[Stored data]
******

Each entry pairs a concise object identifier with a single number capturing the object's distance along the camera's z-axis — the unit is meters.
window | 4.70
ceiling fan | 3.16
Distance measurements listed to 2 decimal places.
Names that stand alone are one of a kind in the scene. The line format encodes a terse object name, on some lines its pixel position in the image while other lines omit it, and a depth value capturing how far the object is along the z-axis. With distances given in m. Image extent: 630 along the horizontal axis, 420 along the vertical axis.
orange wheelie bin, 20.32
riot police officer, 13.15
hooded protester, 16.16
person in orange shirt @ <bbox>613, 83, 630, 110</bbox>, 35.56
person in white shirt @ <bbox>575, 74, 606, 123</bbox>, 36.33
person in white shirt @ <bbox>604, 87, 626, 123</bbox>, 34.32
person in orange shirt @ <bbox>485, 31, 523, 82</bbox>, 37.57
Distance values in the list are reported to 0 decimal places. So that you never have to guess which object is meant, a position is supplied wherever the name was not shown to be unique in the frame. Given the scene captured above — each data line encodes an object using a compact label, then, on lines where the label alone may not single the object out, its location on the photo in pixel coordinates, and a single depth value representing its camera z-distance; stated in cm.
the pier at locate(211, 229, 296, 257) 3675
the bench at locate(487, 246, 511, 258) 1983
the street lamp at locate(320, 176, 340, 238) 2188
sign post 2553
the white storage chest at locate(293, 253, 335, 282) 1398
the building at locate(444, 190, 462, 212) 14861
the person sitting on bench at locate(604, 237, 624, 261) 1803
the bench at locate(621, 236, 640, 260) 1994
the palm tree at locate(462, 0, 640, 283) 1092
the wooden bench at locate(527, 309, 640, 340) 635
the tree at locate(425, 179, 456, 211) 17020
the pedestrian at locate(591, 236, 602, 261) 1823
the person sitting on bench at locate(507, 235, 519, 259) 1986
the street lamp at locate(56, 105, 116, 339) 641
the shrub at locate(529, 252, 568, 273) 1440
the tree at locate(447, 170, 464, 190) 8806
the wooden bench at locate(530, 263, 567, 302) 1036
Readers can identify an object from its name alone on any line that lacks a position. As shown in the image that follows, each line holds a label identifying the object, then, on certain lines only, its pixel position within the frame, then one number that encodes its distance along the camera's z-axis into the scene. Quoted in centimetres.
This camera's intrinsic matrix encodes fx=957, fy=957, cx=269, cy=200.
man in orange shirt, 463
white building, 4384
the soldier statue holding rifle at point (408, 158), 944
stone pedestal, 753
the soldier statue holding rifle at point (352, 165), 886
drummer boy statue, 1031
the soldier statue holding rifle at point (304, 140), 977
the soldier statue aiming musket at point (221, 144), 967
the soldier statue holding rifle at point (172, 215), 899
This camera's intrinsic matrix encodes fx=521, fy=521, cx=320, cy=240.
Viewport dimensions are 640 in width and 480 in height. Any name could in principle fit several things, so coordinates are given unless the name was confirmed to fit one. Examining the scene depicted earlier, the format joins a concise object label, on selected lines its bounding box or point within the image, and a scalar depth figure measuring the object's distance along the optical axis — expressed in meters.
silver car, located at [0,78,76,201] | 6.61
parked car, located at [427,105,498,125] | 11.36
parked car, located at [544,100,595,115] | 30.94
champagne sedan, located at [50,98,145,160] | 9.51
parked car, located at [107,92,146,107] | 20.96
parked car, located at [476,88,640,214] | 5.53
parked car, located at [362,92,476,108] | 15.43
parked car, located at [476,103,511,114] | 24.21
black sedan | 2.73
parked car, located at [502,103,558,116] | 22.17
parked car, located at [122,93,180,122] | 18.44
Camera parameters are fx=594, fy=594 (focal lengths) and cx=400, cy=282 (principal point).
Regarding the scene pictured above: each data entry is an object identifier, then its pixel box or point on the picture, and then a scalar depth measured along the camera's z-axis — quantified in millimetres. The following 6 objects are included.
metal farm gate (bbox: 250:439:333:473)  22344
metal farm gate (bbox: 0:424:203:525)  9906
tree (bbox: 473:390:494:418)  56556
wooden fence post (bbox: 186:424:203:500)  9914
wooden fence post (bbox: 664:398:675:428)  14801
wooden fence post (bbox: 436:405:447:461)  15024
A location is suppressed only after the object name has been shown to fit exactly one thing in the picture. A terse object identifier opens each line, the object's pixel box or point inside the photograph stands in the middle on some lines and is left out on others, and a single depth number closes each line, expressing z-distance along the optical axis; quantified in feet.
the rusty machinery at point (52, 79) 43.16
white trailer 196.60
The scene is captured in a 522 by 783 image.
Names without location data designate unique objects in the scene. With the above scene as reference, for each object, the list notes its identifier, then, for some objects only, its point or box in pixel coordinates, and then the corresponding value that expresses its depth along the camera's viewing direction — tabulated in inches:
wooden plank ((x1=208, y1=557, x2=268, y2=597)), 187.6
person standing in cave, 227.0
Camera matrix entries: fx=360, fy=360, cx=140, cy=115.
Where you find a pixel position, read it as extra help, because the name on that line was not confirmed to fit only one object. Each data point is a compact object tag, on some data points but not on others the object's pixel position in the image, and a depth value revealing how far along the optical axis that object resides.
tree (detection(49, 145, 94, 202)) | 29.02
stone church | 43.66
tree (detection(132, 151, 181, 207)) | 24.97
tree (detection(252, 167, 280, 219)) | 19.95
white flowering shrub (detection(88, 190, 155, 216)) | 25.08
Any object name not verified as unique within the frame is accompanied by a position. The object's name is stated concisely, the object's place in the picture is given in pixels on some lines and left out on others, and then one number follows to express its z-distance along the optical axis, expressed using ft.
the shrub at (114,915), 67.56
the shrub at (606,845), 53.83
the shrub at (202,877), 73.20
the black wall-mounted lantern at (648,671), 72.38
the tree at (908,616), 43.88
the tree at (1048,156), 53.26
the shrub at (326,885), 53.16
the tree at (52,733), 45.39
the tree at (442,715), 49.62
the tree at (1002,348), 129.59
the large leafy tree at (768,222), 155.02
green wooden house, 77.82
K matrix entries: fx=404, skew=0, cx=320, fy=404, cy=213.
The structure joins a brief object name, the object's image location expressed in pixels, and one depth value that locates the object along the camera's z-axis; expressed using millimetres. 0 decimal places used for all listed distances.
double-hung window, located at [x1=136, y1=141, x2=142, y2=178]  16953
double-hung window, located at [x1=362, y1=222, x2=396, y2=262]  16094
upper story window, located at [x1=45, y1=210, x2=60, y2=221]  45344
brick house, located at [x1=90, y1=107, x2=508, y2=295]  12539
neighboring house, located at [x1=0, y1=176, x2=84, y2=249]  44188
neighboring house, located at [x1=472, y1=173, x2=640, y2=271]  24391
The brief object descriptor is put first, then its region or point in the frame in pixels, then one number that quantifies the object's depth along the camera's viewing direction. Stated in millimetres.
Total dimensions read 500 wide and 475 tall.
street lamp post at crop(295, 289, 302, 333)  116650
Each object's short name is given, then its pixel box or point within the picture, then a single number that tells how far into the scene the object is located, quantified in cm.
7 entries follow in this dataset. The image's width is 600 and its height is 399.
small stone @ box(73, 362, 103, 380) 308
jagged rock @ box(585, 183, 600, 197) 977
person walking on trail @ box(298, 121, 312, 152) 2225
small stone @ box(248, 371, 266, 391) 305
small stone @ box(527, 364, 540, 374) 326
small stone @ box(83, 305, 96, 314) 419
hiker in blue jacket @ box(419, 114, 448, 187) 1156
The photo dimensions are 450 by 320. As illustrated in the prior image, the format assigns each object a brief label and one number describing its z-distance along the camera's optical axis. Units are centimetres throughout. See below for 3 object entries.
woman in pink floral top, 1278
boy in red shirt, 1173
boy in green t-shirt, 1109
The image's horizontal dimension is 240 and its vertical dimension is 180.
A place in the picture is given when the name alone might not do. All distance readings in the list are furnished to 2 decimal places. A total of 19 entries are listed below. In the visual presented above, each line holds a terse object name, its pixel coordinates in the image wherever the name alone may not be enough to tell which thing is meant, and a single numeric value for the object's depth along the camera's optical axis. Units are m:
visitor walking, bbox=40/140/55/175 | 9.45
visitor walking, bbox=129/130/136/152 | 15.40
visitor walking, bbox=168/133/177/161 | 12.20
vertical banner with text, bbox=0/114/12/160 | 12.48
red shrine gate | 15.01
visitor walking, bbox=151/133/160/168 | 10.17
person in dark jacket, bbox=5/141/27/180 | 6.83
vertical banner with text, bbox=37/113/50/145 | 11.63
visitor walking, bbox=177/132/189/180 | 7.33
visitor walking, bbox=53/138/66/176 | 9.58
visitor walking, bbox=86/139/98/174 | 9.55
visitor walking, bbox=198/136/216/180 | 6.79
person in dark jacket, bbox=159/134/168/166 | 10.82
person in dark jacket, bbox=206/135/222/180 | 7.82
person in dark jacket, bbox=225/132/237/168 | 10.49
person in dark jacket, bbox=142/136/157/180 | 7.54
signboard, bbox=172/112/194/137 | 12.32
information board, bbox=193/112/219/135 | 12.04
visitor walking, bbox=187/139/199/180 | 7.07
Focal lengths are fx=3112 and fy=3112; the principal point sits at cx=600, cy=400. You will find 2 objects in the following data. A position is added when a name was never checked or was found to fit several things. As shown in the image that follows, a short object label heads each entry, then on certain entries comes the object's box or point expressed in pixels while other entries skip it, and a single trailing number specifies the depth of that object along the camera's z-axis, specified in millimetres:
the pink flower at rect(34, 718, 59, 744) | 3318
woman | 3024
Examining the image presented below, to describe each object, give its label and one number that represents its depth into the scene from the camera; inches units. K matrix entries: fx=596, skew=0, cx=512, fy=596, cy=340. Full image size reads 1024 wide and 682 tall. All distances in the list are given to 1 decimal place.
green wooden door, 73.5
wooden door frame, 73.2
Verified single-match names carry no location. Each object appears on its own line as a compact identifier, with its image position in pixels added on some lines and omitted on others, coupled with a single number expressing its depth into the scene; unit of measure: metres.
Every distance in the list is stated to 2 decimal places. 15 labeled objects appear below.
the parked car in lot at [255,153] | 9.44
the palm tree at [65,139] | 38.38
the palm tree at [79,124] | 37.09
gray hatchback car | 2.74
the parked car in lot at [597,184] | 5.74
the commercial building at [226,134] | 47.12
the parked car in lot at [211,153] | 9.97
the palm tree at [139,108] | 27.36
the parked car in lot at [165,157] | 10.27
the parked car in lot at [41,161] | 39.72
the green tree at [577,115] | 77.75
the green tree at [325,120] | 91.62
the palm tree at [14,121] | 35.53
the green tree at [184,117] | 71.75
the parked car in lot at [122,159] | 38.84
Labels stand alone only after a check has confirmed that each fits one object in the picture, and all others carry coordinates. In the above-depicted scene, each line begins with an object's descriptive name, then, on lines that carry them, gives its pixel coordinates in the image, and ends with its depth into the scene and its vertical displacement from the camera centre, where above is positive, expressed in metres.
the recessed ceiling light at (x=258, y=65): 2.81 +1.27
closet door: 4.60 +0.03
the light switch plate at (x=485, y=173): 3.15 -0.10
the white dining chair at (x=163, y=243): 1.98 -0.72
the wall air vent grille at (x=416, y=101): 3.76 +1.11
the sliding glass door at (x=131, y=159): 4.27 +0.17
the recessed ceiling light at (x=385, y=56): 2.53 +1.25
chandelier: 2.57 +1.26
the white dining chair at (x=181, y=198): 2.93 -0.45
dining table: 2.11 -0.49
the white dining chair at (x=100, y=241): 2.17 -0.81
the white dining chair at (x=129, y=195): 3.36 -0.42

******

Make a copy of each line in the records that has the word "chair".

* [OUTPUT BELOW]
the white dining chair at (x=163, y=243): 1.98 -0.72
the white dining chair at (x=181, y=198): 2.93 -0.45
the white dining chair at (x=100, y=241): 2.17 -0.81
the white dining chair at (x=129, y=195): 3.36 -0.42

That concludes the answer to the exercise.